O problema da contaminação por esgoto do ponto de captação da estação do Guandu não é novo. Eu, particularmente, tenho denunciado esse assunto desde 1999, portanto, 21 anos de intervalo e, até agora, tudo igual e piorando.
A solução da transposição dos três valões de esgoto que contaminam o ponto de captação, sem dúvida, é um “quebra-galho” emergencial — o correto, obviamente, seria que os municípios poluidores da bacia hidrográfica local tivessem saneamento desde sempre. No entanto, a operação para resgatar esses municípios da Idade Média, em termos de saneamento, segundo o que li na imprensa, será da ordem de r$ 1.4 bilhão num prazo envolvendo uma a duas décadas. Portanto, não será de uma hora para a outra que os recursos e o tempo irão resolver o assunto e resgatar a importância dessa estratégica bacia hidrográfica.
Destaco que o custo apresentado é “pouco” dinheiro se comparado ao R$ 1.6 bilhão “torrado” na reconstrução do Maracanã para a Copa da Alemanha 7x 1 Brasil — questão de prioridade de autoridades que vivem numa outra realidade, diferente da turma que fica do lado de cá da mesa, bebendo água proveniente do tratamento de esgoto.
No entanto, além do saneamento dos municípios (Seropédica, Queimados, Japeri e Nova Iguaçu), deveria estar claro que precisamos, obrigatoriamente, tomar algumas ações emergenciais que protejam o ponto de captação da estação do Guandu do aporte de esgoto e de suas nefastas consequências para a saúde de nove milhões de moradores. Afinal, a estação de tratamento do Guandu é uma estação de tratamento de água e não de esgoto, consequentemente, com limitações técnicas inerentes ao seu objetivo de criação!
Para quem duvida da emergência da situação, que leia as conclusões de recentíssimo estudo da Fiocruz, onde a referida instituição reafirma a gravidade da situação em matéria do site OECO intitulada: “Fiocruz atesta presença de cianobactérias potencialmente tóxicas no Guandu“.
A ação emergencial, seja ela qual for, ao gosto desse ou daquele especialista de plantão, com o objetivo de melhorar as condições do ponto de captação, não exclui, de forma alguma, as mais do que necessárias medidas de médio a longo prazo visando resgatar a bacia hidrográfica local de seu destino de latrina.
Lembro-me bem de outros casos em que a hipotética, utópica busca do ideal, das exigências legais sem fim, conduziu ao agravamento da situação ambiental que, até hoje, só faz piorar. Querem exemplos? Pois bem, o primeiro remonta aos anos 80 do século passado e diz respeito ao saneamento da Baixada de Jacarepaguá, que se arrasta desde aquela década, sem previsão de execução completa em pleno século XXI.

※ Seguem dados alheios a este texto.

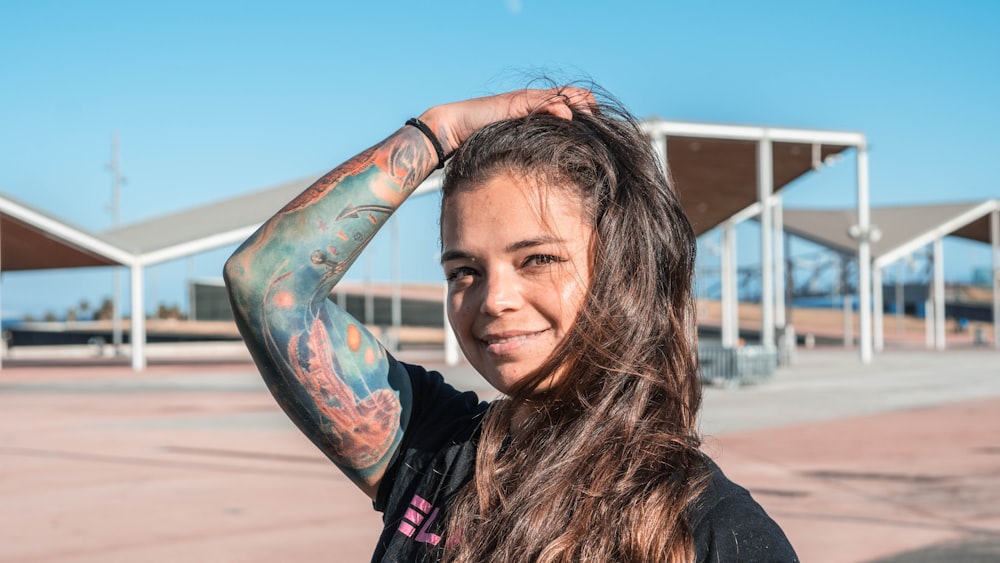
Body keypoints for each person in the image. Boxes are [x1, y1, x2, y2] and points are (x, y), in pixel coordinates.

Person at [224, 85, 798, 562]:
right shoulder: (431, 448)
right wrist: (435, 132)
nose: (494, 299)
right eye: (465, 270)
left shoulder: (720, 532)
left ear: (624, 271)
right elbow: (265, 284)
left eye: (538, 260)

A segunda diz respeito à recuperação das lagoas de Jacarepaguá, que constituía o legado olímpico de 2012, que ficou no papel, como de praxe, por inúmeras exigências que, na prática, não trouxeram qualquer melhoria prática para o quadro ambiental caótico e terminal das lagoas.
Diante desse contexto amplamente conhecido publicamente, e mais do que desfavorável para o ambiente e a saúde pública de nove milhões de habitantes da Região Metropolitana do Rio, sugiro aos representantes do Ministério Público do estado do Rio de Janeiro que pensem bem no que irão questionar sobre a proposta da transposição dos três valões de esgoto que a estatal CEDAE pretende teoricamente fazer para melhorar as condições das águas na estação do Guandu.
Reitero que venho denunciando a situação de contaminação do Guandu desde 1999, sem que algo de prático tenha sido feito efetivamente por quem quer que seja, evidenciando, no meu ponto de vista, uma omissão sistêmica diante do denunciado.
Na minha opinião, o que deveria já ter acontecido é a celebração de um termo de ajuste de conduta entre o MPE e a CEDAE, levando em conta ações emergenciais, visando proteger, melhorar as condições das águas no ponto de captação da estação do Guandu, bem como medidas estruturantes de médio e longo prazo, visando resgatar a importância de toda a bacia hidrográfica local.
Caso não prevaleça um mínimo de bom senso e realismo diante do monstro que estamos alimentando há décadas, não tenho dúvidas de que seremos engolidos por ele. Enquanto isso, continuo comprando água mineral!